Wednesday, November 22, 2006
Victoria Beckham recently trotted out the cliched (and therefore true) phrase: "style never goes out of fashion". Were she watching Mick Harvey's sold out show at The Speigeltent last Monday evening in the swaddling heat and amongst rapt devotees, few would have disagreed. Another adage he proved true might be: "Good things come to those who wait", though that would be no news to fans who've waited until last year's aptly named One Man's Treasure for a true solo album. This was the perfect venue for the perfect gentleman of Australian rock to bring that album to life. No stranger to 4-star album reviews, a small but dedicated fanbase and with a limited interest in troubling the mainstream, Harvey distilled all that is great about his output and personality and turned it into a languid yet concise 70-minute show.
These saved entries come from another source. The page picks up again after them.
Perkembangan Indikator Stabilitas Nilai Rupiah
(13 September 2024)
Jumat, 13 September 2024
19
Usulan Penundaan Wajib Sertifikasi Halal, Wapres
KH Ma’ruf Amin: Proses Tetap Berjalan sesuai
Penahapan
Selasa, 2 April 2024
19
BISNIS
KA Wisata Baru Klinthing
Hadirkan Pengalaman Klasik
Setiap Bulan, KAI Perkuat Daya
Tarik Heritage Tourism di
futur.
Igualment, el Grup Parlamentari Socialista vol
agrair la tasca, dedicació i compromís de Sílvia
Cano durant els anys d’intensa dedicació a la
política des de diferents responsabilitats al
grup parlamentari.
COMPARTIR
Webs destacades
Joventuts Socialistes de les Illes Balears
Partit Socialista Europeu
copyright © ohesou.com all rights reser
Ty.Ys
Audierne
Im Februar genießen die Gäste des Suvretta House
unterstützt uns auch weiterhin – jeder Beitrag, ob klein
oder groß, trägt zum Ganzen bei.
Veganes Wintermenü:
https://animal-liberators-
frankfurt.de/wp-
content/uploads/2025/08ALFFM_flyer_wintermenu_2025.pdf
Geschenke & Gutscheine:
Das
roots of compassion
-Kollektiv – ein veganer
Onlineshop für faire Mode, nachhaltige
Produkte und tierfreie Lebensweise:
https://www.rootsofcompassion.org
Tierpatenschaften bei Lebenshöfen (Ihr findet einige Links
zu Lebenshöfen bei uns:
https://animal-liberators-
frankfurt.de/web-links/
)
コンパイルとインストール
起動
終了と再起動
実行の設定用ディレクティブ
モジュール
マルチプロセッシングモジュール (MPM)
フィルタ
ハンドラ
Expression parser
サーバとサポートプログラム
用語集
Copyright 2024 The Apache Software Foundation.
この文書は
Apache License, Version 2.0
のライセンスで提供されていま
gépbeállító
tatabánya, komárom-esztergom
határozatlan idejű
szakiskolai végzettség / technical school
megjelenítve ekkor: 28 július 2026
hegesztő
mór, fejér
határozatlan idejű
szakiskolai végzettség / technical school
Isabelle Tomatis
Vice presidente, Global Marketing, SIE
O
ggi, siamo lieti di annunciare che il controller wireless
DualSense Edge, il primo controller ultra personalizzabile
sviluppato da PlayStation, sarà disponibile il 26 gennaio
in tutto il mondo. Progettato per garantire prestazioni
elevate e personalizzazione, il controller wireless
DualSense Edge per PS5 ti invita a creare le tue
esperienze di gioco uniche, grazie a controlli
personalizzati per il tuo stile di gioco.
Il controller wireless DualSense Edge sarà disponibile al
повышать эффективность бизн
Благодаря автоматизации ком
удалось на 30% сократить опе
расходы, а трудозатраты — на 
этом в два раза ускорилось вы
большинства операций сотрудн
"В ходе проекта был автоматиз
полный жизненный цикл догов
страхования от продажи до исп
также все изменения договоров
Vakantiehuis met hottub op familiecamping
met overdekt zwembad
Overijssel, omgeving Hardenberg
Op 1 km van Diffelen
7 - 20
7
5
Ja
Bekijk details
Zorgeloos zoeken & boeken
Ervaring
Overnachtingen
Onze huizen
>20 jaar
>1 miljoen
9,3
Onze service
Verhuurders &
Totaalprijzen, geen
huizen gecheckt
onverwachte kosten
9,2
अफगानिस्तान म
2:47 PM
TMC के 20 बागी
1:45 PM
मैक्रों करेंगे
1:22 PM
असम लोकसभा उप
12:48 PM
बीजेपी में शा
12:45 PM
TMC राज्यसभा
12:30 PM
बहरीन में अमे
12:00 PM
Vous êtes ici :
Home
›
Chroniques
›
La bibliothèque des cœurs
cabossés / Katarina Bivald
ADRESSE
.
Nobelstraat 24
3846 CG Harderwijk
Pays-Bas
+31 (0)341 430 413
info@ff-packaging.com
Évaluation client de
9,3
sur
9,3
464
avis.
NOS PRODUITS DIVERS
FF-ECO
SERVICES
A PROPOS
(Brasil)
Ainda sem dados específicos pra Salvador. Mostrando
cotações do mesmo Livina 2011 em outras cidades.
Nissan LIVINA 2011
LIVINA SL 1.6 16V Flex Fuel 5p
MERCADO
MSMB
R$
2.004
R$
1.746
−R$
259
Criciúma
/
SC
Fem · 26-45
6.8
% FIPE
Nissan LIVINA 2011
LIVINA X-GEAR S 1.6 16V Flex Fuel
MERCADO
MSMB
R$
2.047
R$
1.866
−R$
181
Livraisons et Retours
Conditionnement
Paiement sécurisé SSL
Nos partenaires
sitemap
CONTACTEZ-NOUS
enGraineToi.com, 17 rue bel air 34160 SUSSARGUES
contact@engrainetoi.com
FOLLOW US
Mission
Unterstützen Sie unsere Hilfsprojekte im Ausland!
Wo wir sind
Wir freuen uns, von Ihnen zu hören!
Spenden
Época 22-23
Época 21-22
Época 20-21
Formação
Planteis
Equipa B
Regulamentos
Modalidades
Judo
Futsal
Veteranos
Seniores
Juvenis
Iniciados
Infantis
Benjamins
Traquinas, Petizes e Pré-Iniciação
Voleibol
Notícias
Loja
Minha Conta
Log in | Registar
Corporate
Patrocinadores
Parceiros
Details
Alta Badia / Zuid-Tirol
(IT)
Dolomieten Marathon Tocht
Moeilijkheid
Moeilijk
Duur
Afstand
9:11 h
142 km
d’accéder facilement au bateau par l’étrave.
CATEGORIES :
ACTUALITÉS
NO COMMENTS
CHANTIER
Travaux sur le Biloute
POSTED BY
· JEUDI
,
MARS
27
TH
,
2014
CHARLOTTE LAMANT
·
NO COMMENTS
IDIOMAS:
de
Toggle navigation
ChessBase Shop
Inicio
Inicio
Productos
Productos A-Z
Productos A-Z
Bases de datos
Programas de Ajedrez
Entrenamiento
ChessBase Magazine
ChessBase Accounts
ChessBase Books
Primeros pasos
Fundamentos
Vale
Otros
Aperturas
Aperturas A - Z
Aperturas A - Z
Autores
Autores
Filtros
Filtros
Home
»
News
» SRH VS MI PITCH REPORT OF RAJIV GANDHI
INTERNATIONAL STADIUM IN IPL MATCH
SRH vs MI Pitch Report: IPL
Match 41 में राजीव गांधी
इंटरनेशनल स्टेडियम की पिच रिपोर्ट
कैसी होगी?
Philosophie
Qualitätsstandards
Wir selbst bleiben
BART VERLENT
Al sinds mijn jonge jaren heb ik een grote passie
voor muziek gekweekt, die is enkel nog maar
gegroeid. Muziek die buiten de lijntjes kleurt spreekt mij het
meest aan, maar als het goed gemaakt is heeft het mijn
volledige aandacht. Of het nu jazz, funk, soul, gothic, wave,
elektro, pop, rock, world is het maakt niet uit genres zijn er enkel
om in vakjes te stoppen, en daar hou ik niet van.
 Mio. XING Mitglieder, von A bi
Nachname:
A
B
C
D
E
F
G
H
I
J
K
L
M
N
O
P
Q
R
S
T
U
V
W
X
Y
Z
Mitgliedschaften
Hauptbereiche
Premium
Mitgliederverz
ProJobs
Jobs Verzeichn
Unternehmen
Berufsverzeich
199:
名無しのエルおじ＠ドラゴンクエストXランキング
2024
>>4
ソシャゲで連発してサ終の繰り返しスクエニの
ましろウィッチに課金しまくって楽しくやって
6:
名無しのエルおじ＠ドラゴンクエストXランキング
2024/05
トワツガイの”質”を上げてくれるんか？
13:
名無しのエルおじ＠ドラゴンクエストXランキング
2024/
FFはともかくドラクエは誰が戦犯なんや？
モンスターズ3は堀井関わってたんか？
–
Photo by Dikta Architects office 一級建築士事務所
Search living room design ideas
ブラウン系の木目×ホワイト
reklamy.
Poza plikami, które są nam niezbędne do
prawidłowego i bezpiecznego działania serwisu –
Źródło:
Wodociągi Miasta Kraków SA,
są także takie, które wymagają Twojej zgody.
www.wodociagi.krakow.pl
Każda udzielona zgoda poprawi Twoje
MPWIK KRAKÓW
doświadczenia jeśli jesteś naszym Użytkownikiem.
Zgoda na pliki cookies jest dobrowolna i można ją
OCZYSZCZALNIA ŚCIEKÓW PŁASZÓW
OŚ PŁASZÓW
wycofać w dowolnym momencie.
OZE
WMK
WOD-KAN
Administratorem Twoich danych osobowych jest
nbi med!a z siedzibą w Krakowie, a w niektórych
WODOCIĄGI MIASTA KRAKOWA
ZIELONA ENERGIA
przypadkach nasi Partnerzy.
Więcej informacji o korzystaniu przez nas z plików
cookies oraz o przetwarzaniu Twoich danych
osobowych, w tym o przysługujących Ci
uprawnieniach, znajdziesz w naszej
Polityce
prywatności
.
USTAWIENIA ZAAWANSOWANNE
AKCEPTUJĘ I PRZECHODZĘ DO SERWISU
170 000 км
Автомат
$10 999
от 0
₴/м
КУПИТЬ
Harvey is accompanied by energetic double-bassist Rosie Westbrook, pianist and co-singer Julltha Ryan and long-term musical companions James Johnson, who provided the perfectly complimentary guitar and organ, and wonderfully restrained drummer Thomas Wydler. Wydler's drumming style encapsulated the evening; he illustrates the drama of the narratives and pulsing heart of the songs, but uses brushes not sticks - muting the expression, keeping it tight. It's the fact that Harvey keeps things unpretentiously acoustic and largely restrained that makes his quietly insistent voice and the lead-light and mirrors of the venue so suited to the rich stock of songs he has gathered. Every note and rhythmic accentuation adds to the impact of the songs; a deft guitar swell here, a subtle drum roll there, warm double-bass bowing and Harvey's calm and confident baritone riding each smooth and dark wave to safe harbour. Even his effects pedal has it's own red velvet-draped table.
Opening with Come Into My Sleep, Harvey and band instantly cast a spell that not even the sticky heat and reflected broad daylight can break. Hank Williams Says It Best continues the theme of country-confessional authorship that could surely bag him a Golden Guitar were he to pursue that route. That he doesn't seem to pursue anything except honing his craft is one of his key traits that comes across in this calm and confident performance. Dave McComb's rarely heard Everything Is Fixed is an unexpectedly affecting revelation in Harvey's hands, Will You Surrender?, Come On Spring, Louise and First St. Blues are all highlights, as is the change of pace and eerily textured (almost Scott Walker-like) Bethelridge. After a rockstar-like reaction far louder than anything he performed for the set-closing lullaby A Little Bit Of Rain, comes the warmly anticipated Serge Gainsborough encore in which Pink Elephants and Bonnie And Clyde are performed so as to expel their previous incarnations from the memory. Harvey's verse of Pink Elephants in French iced his cake of effortless class. From the sculpted jet black hair of the 20-something Birthday Party fans to the attentive elderly women gently fanning themselves, Mick Harvey's taken a while to come out alone, and judging by the reaction tonight, they'd all agree, it's been worth the wait.